“Young people just waste their money on trivialities such as flat-screen TVs and expensive clothes” - how often have you heard this? – or even thought it yourself!- about the generation born between the 1980s and the early 2000s?
Often characterised as short-sighted thinking, narcissistic and overly consumed by technology and social media, Millennials, or Generation Y, defy these stereotypes when it comes to their behaviour and attitudes towards saving and spending. Most of Millennials might be more cost-conscious and money savvier than you think. In fact, they seem to be even better at managing their money than Baby Boomers and Generation X – their parents! – and to have the same saving habits as their grandparents.
According to a survey from investment outfit T. Rowe Price that analysed the spending and saving habits of more than 3,000 adults over the age of 18 in the United States, 75% of working Millennials track their expenses carefully, compared to 64% of Baby Boomers and 67% of Millennials stick to a budget, compared to 55% of Boomers. They want to be empowered to build their own future so they are very receptive to financial advice and seek guidance to help them reach their goals. Other studies highlighted the same behaviour and attitudes amongst young working Europeans.

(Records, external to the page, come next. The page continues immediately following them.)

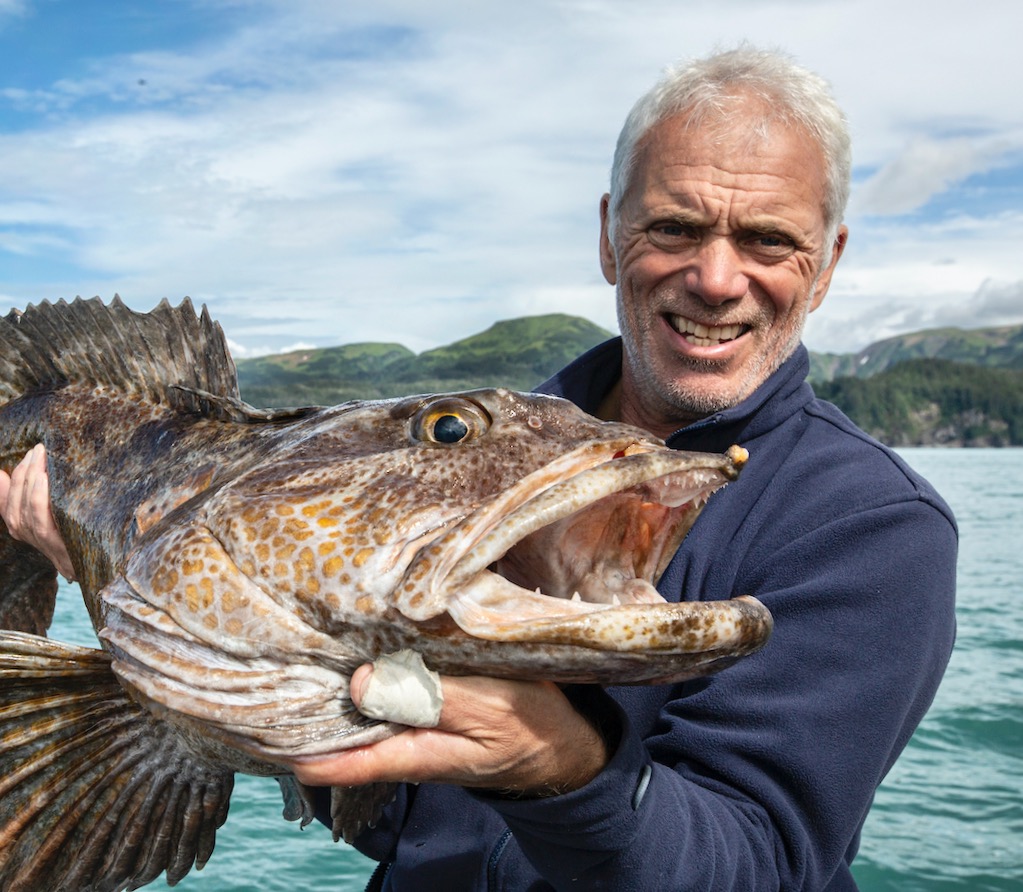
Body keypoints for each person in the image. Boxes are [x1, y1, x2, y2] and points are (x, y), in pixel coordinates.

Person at [1, 46, 957, 891]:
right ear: (607, 233)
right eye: (673, 227)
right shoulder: (498, 446)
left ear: (825, 265)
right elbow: (384, 814)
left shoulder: (874, 528)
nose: (714, 277)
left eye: (766, 240)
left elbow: (757, 862)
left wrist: (560, 768)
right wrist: (117, 570)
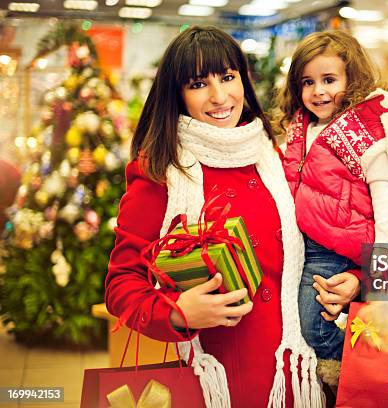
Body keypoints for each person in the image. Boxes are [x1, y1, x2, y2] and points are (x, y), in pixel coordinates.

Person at [105, 26, 323, 408]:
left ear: (244, 80)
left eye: (227, 77)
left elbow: (323, 241)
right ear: (177, 93)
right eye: (198, 84)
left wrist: (352, 280)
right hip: (215, 381)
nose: (220, 96)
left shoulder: (278, 152)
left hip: (295, 374)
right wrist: (176, 313)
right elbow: (121, 285)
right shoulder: (160, 170)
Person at [275, 30, 388, 381]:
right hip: (301, 245)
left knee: (314, 323)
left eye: (329, 79)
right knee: (299, 321)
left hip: (334, 249)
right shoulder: (300, 129)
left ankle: (344, 372)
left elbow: (386, 199)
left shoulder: (368, 134)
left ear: (352, 79)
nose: (318, 91)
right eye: (308, 82)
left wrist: (379, 264)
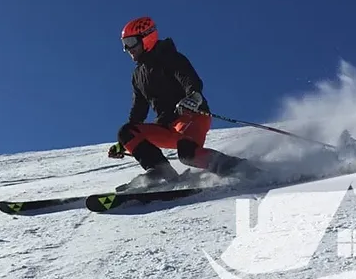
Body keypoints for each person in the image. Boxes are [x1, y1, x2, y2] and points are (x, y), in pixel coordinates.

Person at [107, 16, 254, 189]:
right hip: (166, 126)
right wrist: (124, 143)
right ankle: (161, 171)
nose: (127, 49)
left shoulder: (169, 56)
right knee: (126, 131)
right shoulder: (138, 75)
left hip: (190, 115)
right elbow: (139, 109)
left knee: (187, 154)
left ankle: (242, 169)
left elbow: (188, 78)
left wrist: (193, 96)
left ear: (147, 37)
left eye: (131, 42)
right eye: (124, 44)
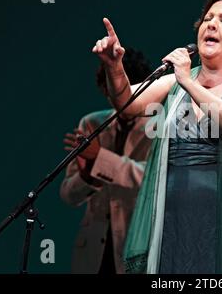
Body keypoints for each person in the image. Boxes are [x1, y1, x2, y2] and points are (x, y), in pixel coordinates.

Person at [92, 0, 222, 273]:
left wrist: (189, 81)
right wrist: (114, 67)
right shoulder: (172, 83)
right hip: (168, 223)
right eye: (208, 18)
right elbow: (127, 104)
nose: (211, 24)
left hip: (218, 227)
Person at [60, 47, 153, 274]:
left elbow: (152, 179)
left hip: (138, 249)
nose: (116, 95)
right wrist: (86, 176)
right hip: (93, 254)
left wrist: (99, 158)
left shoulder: (159, 127)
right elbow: (68, 196)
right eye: (109, 88)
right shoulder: (91, 123)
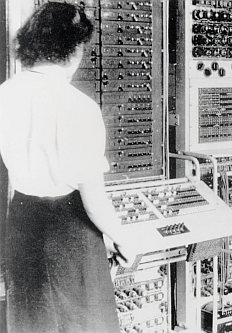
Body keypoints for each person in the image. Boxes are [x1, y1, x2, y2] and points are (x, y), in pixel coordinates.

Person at [0, 3, 138, 333]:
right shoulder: (79, 107)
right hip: (71, 236)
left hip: (22, 224)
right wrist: (122, 239)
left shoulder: (4, 95)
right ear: (74, 49)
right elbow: (94, 202)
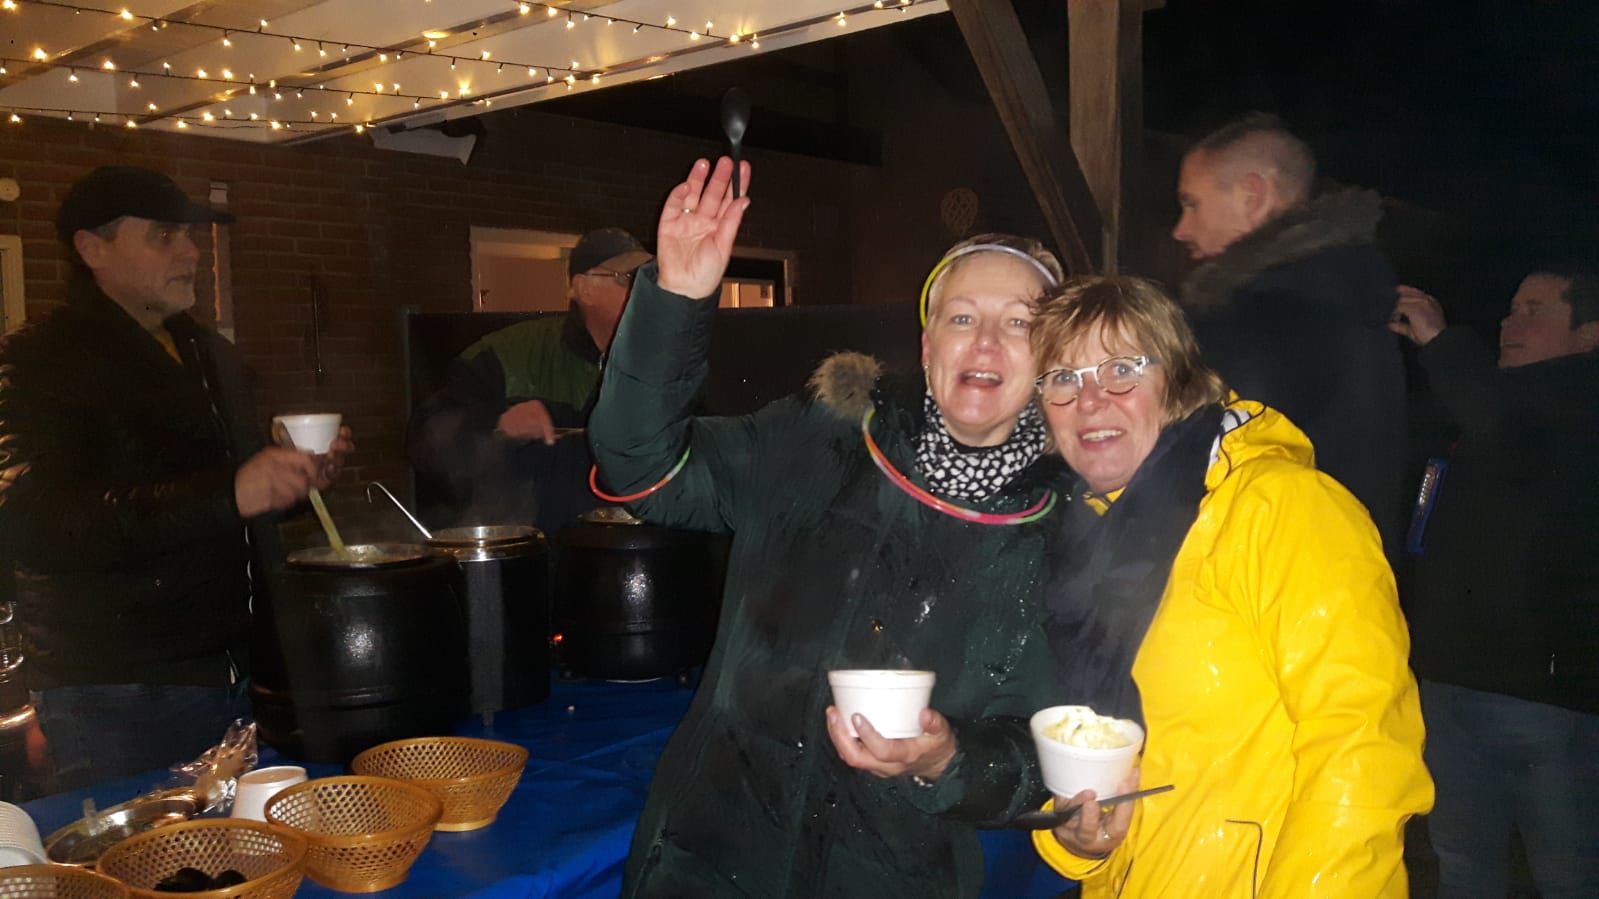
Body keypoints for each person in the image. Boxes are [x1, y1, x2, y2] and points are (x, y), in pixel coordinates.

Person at [589, 157, 1067, 897]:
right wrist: (675, 298)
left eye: (1018, 323)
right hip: (706, 859)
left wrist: (946, 760)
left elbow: (1045, 752)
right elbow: (640, 464)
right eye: (962, 317)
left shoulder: (1059, 534)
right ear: (927, 346)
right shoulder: (817, 439)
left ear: (1050, 358)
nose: (984, 344)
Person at [1027, 276, 1432, 897]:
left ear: (1177, 382)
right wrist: (1079, 838)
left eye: (1122, 369)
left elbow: (1364, 745)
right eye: (1063, 378)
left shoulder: (1281, 506)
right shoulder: (1086, 547)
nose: (1089, 400)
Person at [0, 165, 352, 792]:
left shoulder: (205, 353)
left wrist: (295, 481)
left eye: (188, 235)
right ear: (92, 248)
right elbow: (34, 523)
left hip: (237, 664)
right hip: (118, 688)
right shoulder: (38, 362)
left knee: (245, 847)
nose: (191, 252)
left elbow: (230, 498)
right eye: (164, 236)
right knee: (146, 852)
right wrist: (231, 491)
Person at [1389, 270, 1599, 899]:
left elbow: (1513, 442)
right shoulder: (1485, 404)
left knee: (1569, 875)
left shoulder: (1576, 405)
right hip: (1450, 681)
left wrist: (1443, 344)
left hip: (1546, 697)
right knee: (1462, 866)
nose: (1510, 322)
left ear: (1590, 333)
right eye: (1510, 308)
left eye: (1534, 310)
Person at [1172, 112, 1407, 554]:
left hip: (1270, 580)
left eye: (1192, 203)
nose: (1180, 229)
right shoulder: (1338, 294)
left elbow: (1192, 468)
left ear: (1253, 195)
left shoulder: (1268, 319)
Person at [408, 227, 651, 535]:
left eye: (650, 279)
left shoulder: (664, 360)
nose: (646, 291)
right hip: (534, 549)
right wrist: (498, 423)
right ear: (585, 288)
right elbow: (424, 441)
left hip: (636, 544)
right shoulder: (508, 353)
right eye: (630, 278)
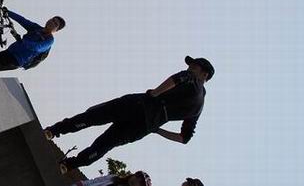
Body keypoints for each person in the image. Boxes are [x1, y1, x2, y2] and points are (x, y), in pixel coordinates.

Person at [44, 57, 215, 171]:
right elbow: (184, 138)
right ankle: (68, 165)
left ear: (204, 74)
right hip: (144, 127)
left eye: (194, 66)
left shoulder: (193, 79)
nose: (189, 67)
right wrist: (157, 130)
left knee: (93, 116)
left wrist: (155, 93)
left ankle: (53, 131)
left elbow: (178, 78)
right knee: (105, 144)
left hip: (139, 105)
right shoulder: (199, 107)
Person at [0, 10, 64, 78]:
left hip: (16, 60)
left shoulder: (49, 40)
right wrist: (8, 12)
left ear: (56, 30)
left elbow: (37, 47)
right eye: (52, 20)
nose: (52, 22)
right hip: (9, 52)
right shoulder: (36, 28)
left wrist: (22, 40)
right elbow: (22, 20)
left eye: (55, 24)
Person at [74, 171, 152, 186]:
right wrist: (80, 184)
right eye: (138, 176)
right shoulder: (113, 178)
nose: (136, 180)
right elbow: (93, 181)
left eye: (141, 183)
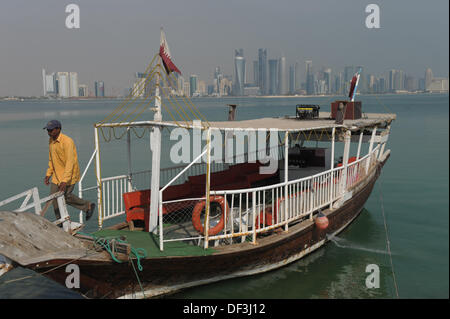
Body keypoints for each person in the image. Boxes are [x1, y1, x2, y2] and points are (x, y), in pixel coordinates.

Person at [43, 120, 95, 222]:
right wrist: (48, 174)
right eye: (47, 130)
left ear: (58, 129)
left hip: (69, 175)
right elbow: (51, 159)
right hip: (57, 176)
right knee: (54, 199)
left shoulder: (67, 142)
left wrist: (65, 180)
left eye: (51, 130)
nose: (49, 132)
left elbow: (70, 162)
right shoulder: (51, 141)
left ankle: (87, 206)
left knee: (66, 197)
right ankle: (61, 222)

Coming in the aftermath of the financial crisis, Millennials are more engaged on their financial situations than their parents at the same age. They spend money more often but in smaller quantities than their elders. And, contrary to what you may believe, they are not focused on possessions. A recent Eventbrite/Harris poll found that 78% of Millennials would choose to pay for real-life experiences – such as concerts, festivals, special events or a nice vacation – over buying physical things – such as a car or a home. Moving away from materialism, members of Generation Y think that experiences help shape identity and create long-life memories. They are less likely to buy something just because it is convenient (e.g. fast food); they focus on value for money (e.g. a homemade or freshly prepared meal).
Young adults have been called a lot of names – Millennials, Generation Y, Internet generation, Echo Boomers, etc. - but one of them is certainly not appropriate: “The Laziest Generation”. Money-conscious with both feet firmly on the ground, Millennials are changing the relationship with money and the way of consumption, just as they do in the workplace. They are definitely different, and they might have a thing or two to teach us!